| EXTRACTED TEXT |
━━━━━━━━

The Alabama Leprechaun is a 5-inch jerk shad that is made out of a material called plastisol.

Plastisol is a very dense material.

This will cause the Alabama Leprechaun to have a faster descent to the bottom than many other lures.

Also, when the lure reaches the bottom it rests on its side in a “dead” position (not really providing any action on its own).

Power Prawn Shrimp

The Power Prawn Shrimp is made out of a different material called thermoplastic elastomer (TPE).

TPE is less dense than plastisol and provides a little more buoyancy.

The Power Prawn is slightly thicker which causes it to be a bit denser and descent just a bit quicker than the Z-Man EZ ShrimpZ.

After casting into the water, the Power Prawn begins a gradual, slow descent to the bottom where it rests head first and tail up.

Z-Man EZ ShrimpZ

The Z-Man EZ ShrimpZ lures have the same color as the Slam Shady and are also skinnier in profile when compared to the Power Prawn.

Alike to the Power Prawn, the Z-Man EZ ShrimpZ is also made out of TPE material.

The Z-Man EZ ShrimpZ did not break the surface tension of the water on the first cast.

It had to be hurled into the water a second time to get it to descend to the bottom.

When this happens, you need to adjust the weight of the hook you’re using in order to get your lure into the strike zone!

━━━━━━━━

| EXTRACTED RECORDS |
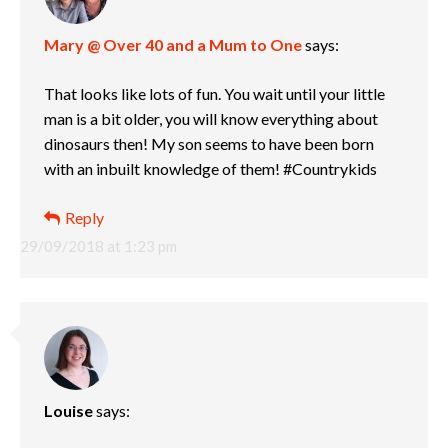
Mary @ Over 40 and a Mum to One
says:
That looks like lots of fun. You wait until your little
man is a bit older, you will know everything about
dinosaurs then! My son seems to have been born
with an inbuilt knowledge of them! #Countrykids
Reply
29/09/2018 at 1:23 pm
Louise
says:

━━━━━━━━

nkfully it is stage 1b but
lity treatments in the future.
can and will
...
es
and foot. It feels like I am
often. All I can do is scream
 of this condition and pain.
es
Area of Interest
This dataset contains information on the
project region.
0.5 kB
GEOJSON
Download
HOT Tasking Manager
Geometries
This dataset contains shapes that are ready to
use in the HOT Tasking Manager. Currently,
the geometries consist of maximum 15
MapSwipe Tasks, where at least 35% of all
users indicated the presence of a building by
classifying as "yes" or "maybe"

━━━━━━━━

| EXERCISE 1 |
Using the fishing lure text, mark each statement yes or no and quote the words of the text that decide it: (a) Plastisol is less dense than TPE. (b) On the bottom, the Power Prawn rests head first and tail up. (c) The Z-Man EZ ShrimpZ broke the surface tension of the water on the first cast.
| EXERCISE 2 |
According to the fishing lure text, what material is the Alabama Leprechaun made of?
| EXERCISE 3 |
Retype the fishing lure text from "After casting into" up to and including "to the bottom.".
The items have nothing to do with the fishing lure text.

| RESULT 1 |
(a) No: "TPE is less dense than plastisol and provides a little more buoyancy."
(b) Yes: "the Power Prawn begins a gradual, slow descent to the bottom where it rests head first and tail up."
(c) No: "The Z-Man EZ ShrimpZ did not break the surface tension of the water on the first cast."

| RESULT 2 |
Plastisol.

| RESULT 3 |
After casting into the water, the Power Prawn begins a gradual, slow descent to the bottom where it rests head first and tail up.

Z-Man EZ ShrimpZ

The Z-Man EZ ShrimpZ lures have the same color as the Slam Shady and are also skinnier in profile when compared to the Power Prawn.

Alike to the Power Prawn, the Z-Man EZ ShrimpZ is also made out of TPE material.

The Z-Man EZ ShrimpZ did not break the surface tension of the water on the first cast.

It had to be hurled into the water a second time to get it to descend to the bottom.